School was Scottish, Presbyterian, with its characteristics smell of wood, chalk, ink and schoolbag leather. Daiches did not play games, sing hymns, wear the ubiquitous school shorts or socialise after school yet not only did he survive these tribulations, he excelled. ‘The two cultures of my childhood … I was equally at home in both. That was my good fortune and I have never ceased to be grateful for it.’
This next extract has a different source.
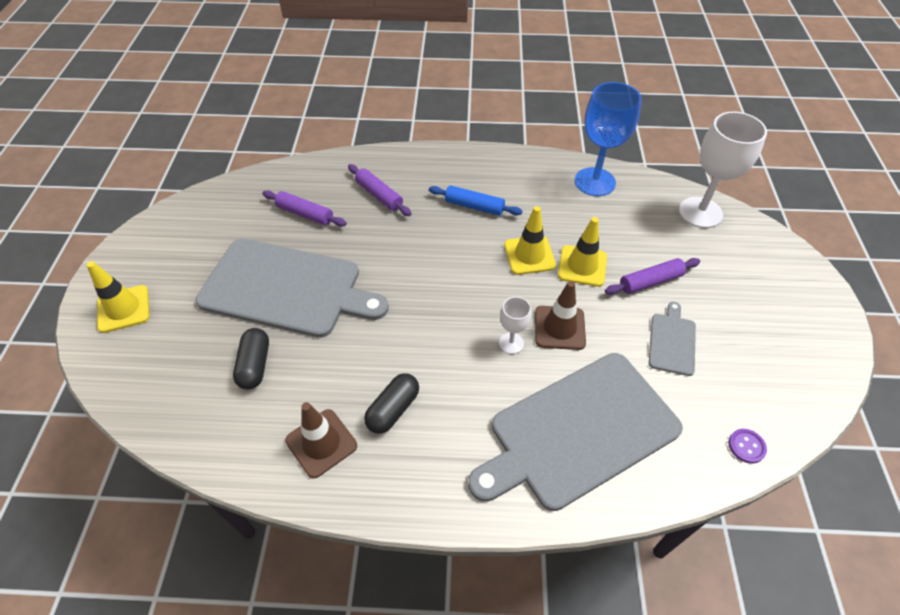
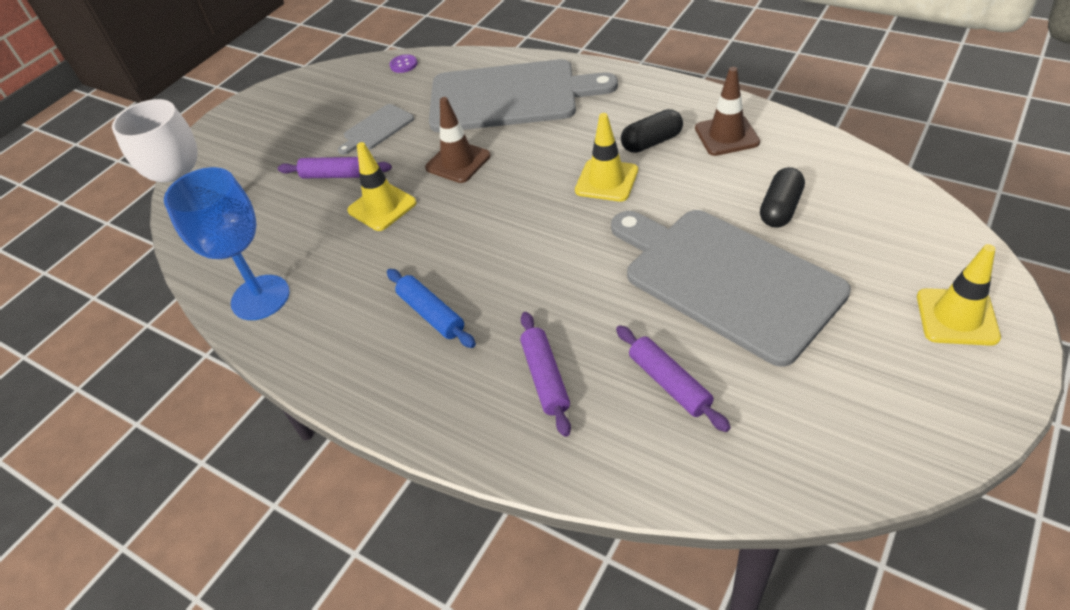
camera: 145 degrees left, 5 degrees down
white goblet [499,297,531,354] -> none
yellow traffic cone [504,206,556,275] -> yellow traffic cone moved to [575,113,638,202]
‘Promised Lands’ is a moving memoir of the author’s father and a timely meditation on exile, pluralism and synthesis, and on the need to welcome and also to balance the vital cultural differences which show us what we are and how we all belong to the imagined community of Scotland.


David Daiches

David Daiches was born in Sunderland in 1912, and his childhood and youth were spent in Edinburgh where his father, Rabbi Dr Salis Daiches, was a distinguished member of the Jewish community. These formative years are finely and affectionately recollected in his autobiographical memoir from 1956, Two Worlds. Educated at George Watson’s, Edinburgh university and Balliol College, Oxford, with postgraduate degrees from both Oxford and Cambridge, David Daiches has become a leading scholar and critic, widely known and well-loved.

Professor of English at the University of Sussex from 1961 to 1977, he has travelled widely and received further honours from the Universities of Edinburgh, Glasgow, Stirling and the Sorbonne. With over forty books to his name, he has written on a host of subjects, from Virginia Woolf to Willa Cather, from Burns, Scott, Boswell and Stevenson to Milton, Moses, and the Bible. He has produced distinguished literary and critical histories and a popular study of Scotch whisky.